Judy gruñó, mirando cómo la nave de la cobarde trazaba un bucle y se metía volando en las mismas entrañas del astillero que caía.
—Halbeth recomienda retirar a la chica del servicio activo de inmediato —continuó Rikolfr—, pero la doctora Thior… en fin, nos dará problemas, como puede suponer.
Thior, que por desgracia dirigía los servicios médicos de la base Alta, no creía que el defecto fuese real. Incluso la historia de esa dolencia estaba plagada de controversias. Los informes sobre ella se remontaban a la misma Desafiante, y al amotinamiento a bordo de la nave insignia que había acabado provocando que la flota se estrellara en Detritus.
Muy pocas personas sabían que se había producido un motín, y menos aún que la causa había sido un defecto presente en parte de la tripulación. Ni la propia Judy veía claro del todo que hubiera ocurrido así.
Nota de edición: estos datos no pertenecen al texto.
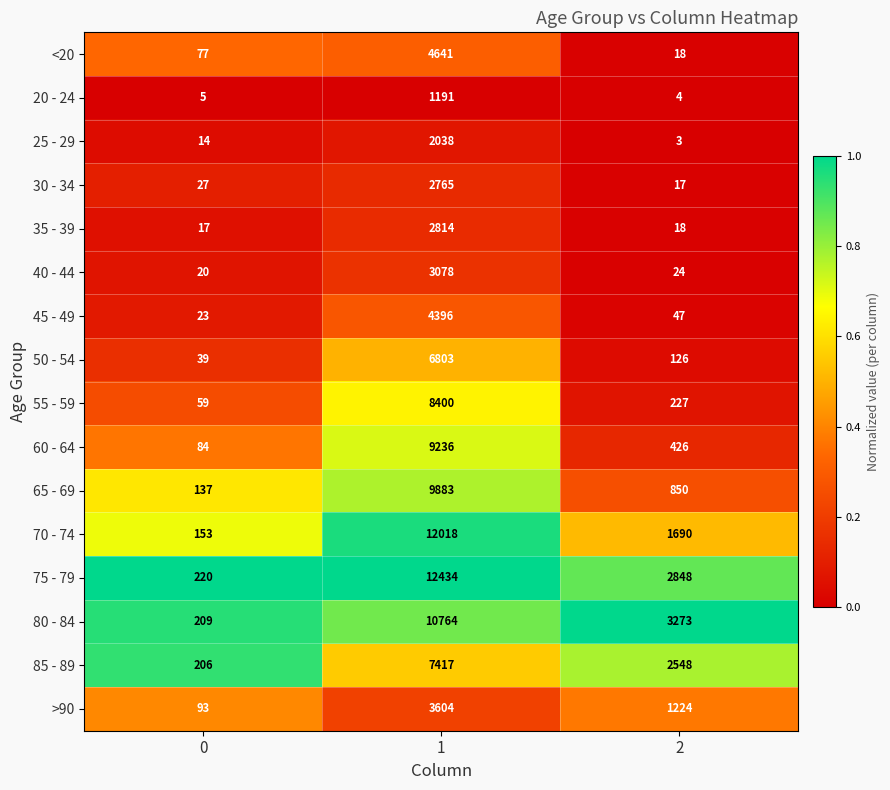

What is the average value of the 45 - 49 series?

1489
Pero algunas de las familias más importantes y con más méritos de las cavernas inferiores eran descendientes de los amotinados. Esas familias se oponían a admitir la existencia del defecto y se esforzaban por acallar los rumores sobre él. Pero ellos no habían visto lo que el defecto podía hacer a una persona.
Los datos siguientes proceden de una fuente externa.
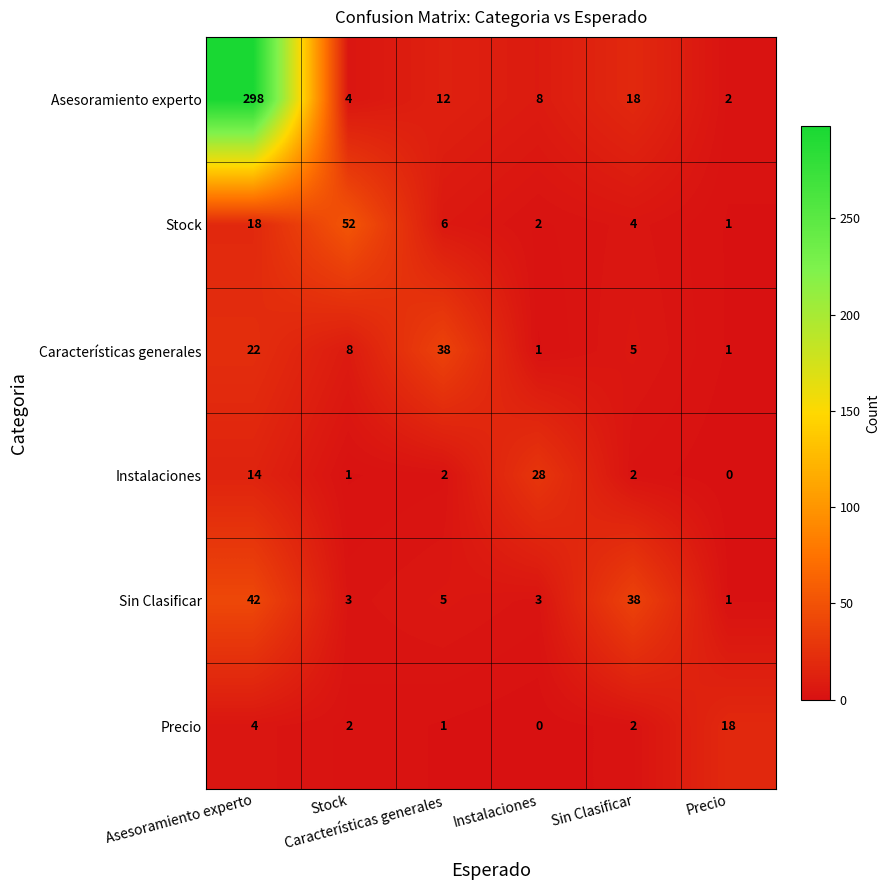

What is the greatest value displayed?

298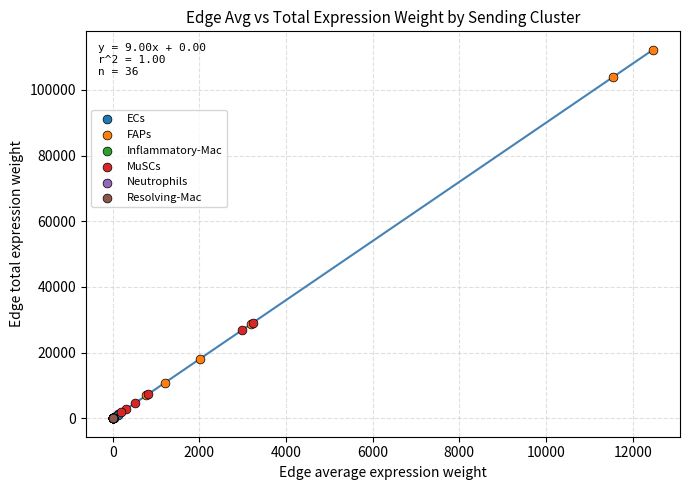

Which series has the widest spread of Y values?

FAPs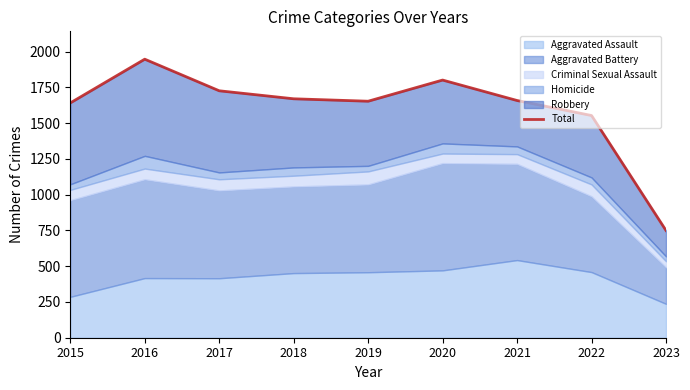

What is the average value?

1601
Judy sí. Con sus propios ojos.
—¿Quiénes apoyan a Thior en estos momentos? —preguntó.
Rikolfr pasó unas páginas y dejó a la vista la última ronda de cartas de miembros importantes del partido. La primera era una firmada por un líder de la Asamblea Nacional, Algernon Weight, cuyo hijo, Jorgen, estaba en el escuadrón de la cobarde. Jorgen había alabado a la chica en diversas ocasiones, de modo que ahí llegaban las preguntas. ¿No sería mejor enaltecer a esa chica como símbolo de la auténtica redención Desafiante? ¿No podía ser ejemplo de que cualquier persona, sin importar su ascendencia, podía volver al redil y prestar un servicio al estado?
«Maldición —pensó Judy, deteniendo el holograma en el punto en que la cobarde sobrecargaba su propulsor en un intento casi desastroso de escapar—. ¿Cuántas pruebas harán falta para convencer a Algernon?».
—¿Órdenes, señora? —preguntó Rikolfr.
—Dile al doctor Halbeth que redacte una refutación de los argumentos de Thior, y luego mira a ver si se puede convencer a Iglom para que ofrezca un respaldo firme de la existencia del defecto, sobre todo en esa chica. Dile que lo consideraría un favor personal si pudiera reforzar su posición.
—Como desee, señora.
Rikolfr se retiró y Judy terminó de ver la batalla, recordando un combate parecido ocurrido hacía mucho tiempo.
Thior y los demás podían afirmar que el defecto era una superstición. Podían decir que lo que había pasado con Perseguidor era casualidad. Pero ellos no habían estado allí.
Y Judy pensaba asegurarse de que nunca, jamás, volviera a suceder nada parecido. Costara lo que costase.